A point I'd like to make is that LOAD"$",8 is not for actually mounting the disk. Disk mounting happens when it's selected on the Pi1541 or from either file browser (C64 or external HDMI/keyboard). LOADing "$" is how we would LIST the disk contents on the C64; it does not do anything more. More, if you're working with .d64 files procured from a collection found online, most of the images are configured so that LOAD"*",8,1 (load first file on disk) is all that's needed after mounting.
Reviewing the directory is only really necessary if you're dealing with a disk (image) of your own making and are confirming contents.
That said, an external monitor and keyboard will make even that operation completely…
I found the reason why my Pi1541 wasn't working : I forgot to solder J5-J8.

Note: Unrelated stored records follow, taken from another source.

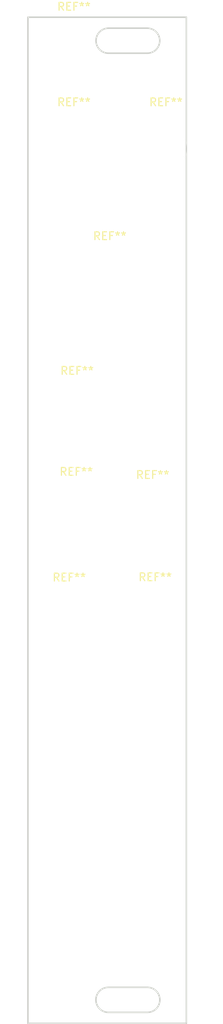
<source format=kicad_pcb>
(kicad_pcb
	(version 20241229)
	(generator "pcbnew")
	(generator_version "9.0")
	(general
		(thickness 1.6)
		(legacy_teardrops no)
	)
	(paper "A4")
	(layers
		(0 "F.Cu" signal)
		(2 "B.Cu" signal)
		(9 "F.Adhes" user "F.Adhesive")
		(11 "B.Adhes" user "B.Adhesive")
		(13 "F.Paste" user)
		(15 "B.Paste" user)
		(5 "F.SilkS" user "F.Silkscreen")
		(7 "B.SilkS" user "B.Silkscreen")
		(1 "F.Mask" user)
		(3 "B.Mask" user)
		(17 "Dwgs.User" user "User.Drawings")
		(19 "Cmts.User" user "User.Comments")
		(21 "Eco1.User" user "User.Eco1")
		(23 "Eco2.User" user "User.Eco2")
		(25 "Edge.Cuts" user)
		(27 "Margin" user)
		(31 "F.CrtYd" user "F.Courtyard")
		(29 "B.CrtYd" user "B.Courtyard")
		(35 "F.Fab" user)
		(33 "B.Fab" user)
		(39 "User.1" user)
		(41 "User.2" user)
		(43 "User.3" user)
		(45 "User.4" user)
	)
	(setup
		(pad_to_mask_clearance 0)
		(allow_soldermask_bridges_in_footprints no)
		(tenting front back)
		(grid_origin 150 160)
		(pcbplotparams
			(layerselection 0x00000000_00000000_55555555_5755f5ff)
			(plot_on_all_layers_selection 0x00000000_00000000_00000000_00000000)
			(disableapertmacros no)
			(usegerberextensions no)
			(usegerberattributes yes)
			(usegerberadvancedattributes yes)
			(creategerberjobfile yes)
			(dashed_line_dash_ratio 12.000000)
			(dashed_line_gap_ratio 3.000000)
			(svgprecision 4)
			(plotframeref no)
			(mode 1)
			(useauxorigin no)
			(hpglpennumber 1)
			(hpglpenspeed 20)
			(hpglpendiameter 15.000000)
			(pdf_front_fp_property_popups yes)
			(pdf_back_fp_property_popups yes)
			(pdf_metadata yes)
			(pdf_single_document no)
			(dxfpolygonmode yes)
			(dxfimperialunits yes)
			(dxfusepcbnewfont yes)
			(psnegative no)
			(psa4output no)
			(plot_black_and_white yes)
			(sketchpadsonfab no)
			(plotpadnumbers no)
			(hidednponfab no)
			(sketchdnponfab yes)
			(crossoutdnponfab yes)
			(subtractmaskfromsilk no)
			(outputformat 1)
			(mirror no)
			(drillshape 1)
			(scaleselection 1)
			(outputdirectory "")
		)
	)
	(net 0 "")
	(footprint "MountingHole:MountingHole_3.7mm" (layer "F.Cu") (at 166 94.6))
	(footprint "drichert:MountingHole_7.2mm" (layer "F.Cu") (at 160.5 65.4))
	(footprint "MountingHole:MountingHole_5mm" (layer "F.Cu") (at 155.9 48.3))
	(footprint "MountingHole:MountingHole_3.7mm" (layer "F.Cu") (at 155.3 107.7))
	(footprint "MountingHole:MountingHole_3.7mm" (layer "F.Cu") (at 156.2 94.2))
	(footprint "MountingHole:MountingHole_3.7mm" (layer "F.Cu") (at 156.3 81.3))
	(footprint "MountingHole:MountingHole_3.7mm" (layer "F.Cu") (at 166.320416 107.661083))
	(footprint "MountingHole:MountingHole_5mm" (layer "F.Cu") (at 167.7 48.3))
	(footprint "MountingHole:MountingHole_3.2mm_M3" (layer "F.Cu") (at 155.9 34.3))
	(gr_arc
		(start 160.32 158.6)
		(mid 158.72 157)
		(end 160.32 155.4)
		(stroke
			(width 0.2)
			(type default)
		)
		(layer "Edge.Cuts")
		(uuid "08771bc3-01d5-4028-afb0-14c1e4638e3f")
	)
	(gr_line
		(start 170.32 31.5)
		(end 150 31.5)
		(stroke
			(width 0.2)
			(type default)
		)
		(layer "Edge.Cuts")
		(uuid "15af8105-17d1-4a9d-8c11-f8531d3342bb")
	)
	(gr_line
		(start 160.32 158.6)
		(end 165.32 158.6)
		(stroke
			(width 0.2)
			(type default)
		)
		(layer "Edge.Cuts")
		(uuid "22e30d11-05a6-499d-87a3-01287f53fcbc")
	)
	(gr_line
		(start 150 160)
		(end 170.32 160)
		(stroke
			(width 0.2)
			(type default)
		)
		(layer "Edge.Cuts")
		(uuid "48eed5e2-4786-482e-a317-d9e6f0873f9f")
	)
	(gr_arc
		(start 165.32 155.4)
		(mid 166.92 157)
		(end 165.32 158.6)
		(stroke
			(width 0.2)
			(type default)
		)
		(layer "Edge.Cuts")
		(uuid "5d8e1970-b2ae-47e1-a3be-7f6c6c07fddb")
	)
	(gr_line
		(start 160.32 155.4)
		(end 165.32 155.4)
		(stroke
			(width 0.2)
			(type default)
		)
		(layer "Edge.Cuts")
		(uuid "822ada5b-7c21-4e5a-9cbc-cf41e5cca7c8")
	)
	(gr_line
		(start 160.32 32.9)
		(end 165.32 32.9)
		(stroke
			(width 0.2)
			(type default)
		)
		(layer "Edge.Cuts")
		(uuid "8334bf86-08ec-4c5a-8be0-4fbeb380b8f5")
	)
	(gr_line
		(start 160.32 36.1)
		(end 165.32 36.1)
		(stroke
			(width 0.2)
			(type default)
		)
		(layer "Edge.Cuts")
		(uuid "a61394d6-a643-4320-a1dd-7fba08f9bdb0")
	)
	(gr_arc
		(start 160.32 36.1)
		(mid 158.72 34.5)
		(end 160.32 32.9)
		(stroke
			(width 0.2)
			(type default)
		)
		(layer "Edge.Cuts")
		(uuid "d7e9b851-97e6-4c25-9498-9ab0a4486d87")
	)
	(gr_line
		(start 170.32 160)
		(end 170.32 31.5)
		(stroke
			(width 0.2)
			(type default)
		)
		(layer "Edge.Cuts")
		(uuid "df981388-27a0-4615-8d60-330ccb0fedc0")
	)
	(gr_arc
		(start 165.32 32.9)
		(mid 166.92 34.5)
		(end 165.32 36.1)
		(stroke
			(width 0.2)
			(type default)
		)
		(layer "Edge.Cuts")
		(uuid "e67cd818-5c44-4573-91e4-4fb74bef7737")
	)
	(gr_line
		(start 150 31.5)
		(end 150 160)
		(stroke
			(width 0.2)
			(type default)
		)
		(layer "Edge.Cuts")
		(uuid "f13e8b51-9c19-414d-acea-bf855332551a")
	)
	(group ""
		(uuid "51eb6ec2-f046-4b43-9686-13d0edb032cf")
		(members "08771bc3-01d5-4028-afb0-14c1e4638e3f" "15af8105-17d1-4a9d-8c11-f8531d3342bb"
			"22e30d11-05a6-499d-87a3-01287f53fcbc" "48eed5e2-4786-482e-a317-d9e6f0873f9f"
			"5d8e1970-b2ae-47e1-a3be-7f6c6c07fddb" "822ada5b-7c21-4e5a-9cbc-cf41e5cca7c8"
			"8334bf86-08ec-4c5a-8be0-4fbeb380b8f5" "a61394d6-a643-4320-a1dd-7fba08f9bdb0"
			"d7e9b851-97e6-4c25-9498-9ab0a4486d87" "df981388-27a0-4615-8d60-330ccb0fedc0"
			"e67cd818-5c44-4573-91e4-4fb74bef7737" "f13e8b51-9c19-414d-acea-bf855332551a"
		)
	)
	(embedded_fonts no)
)

</source>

Fortunately @hackup helped me solve this on github.
Cheers
I'm now trying to start over. You mention a "supplied zip file (Pi1541.zip) but the link goes to the github of Pi1541io and there isn't any zip file there
Hi, thanks for your very clear guide, which IMHO is a very nice complement to the official documentation.
One of the problems I'm having is that the OLED screen shuts down right after power up after displaying the logo. Then it stays black.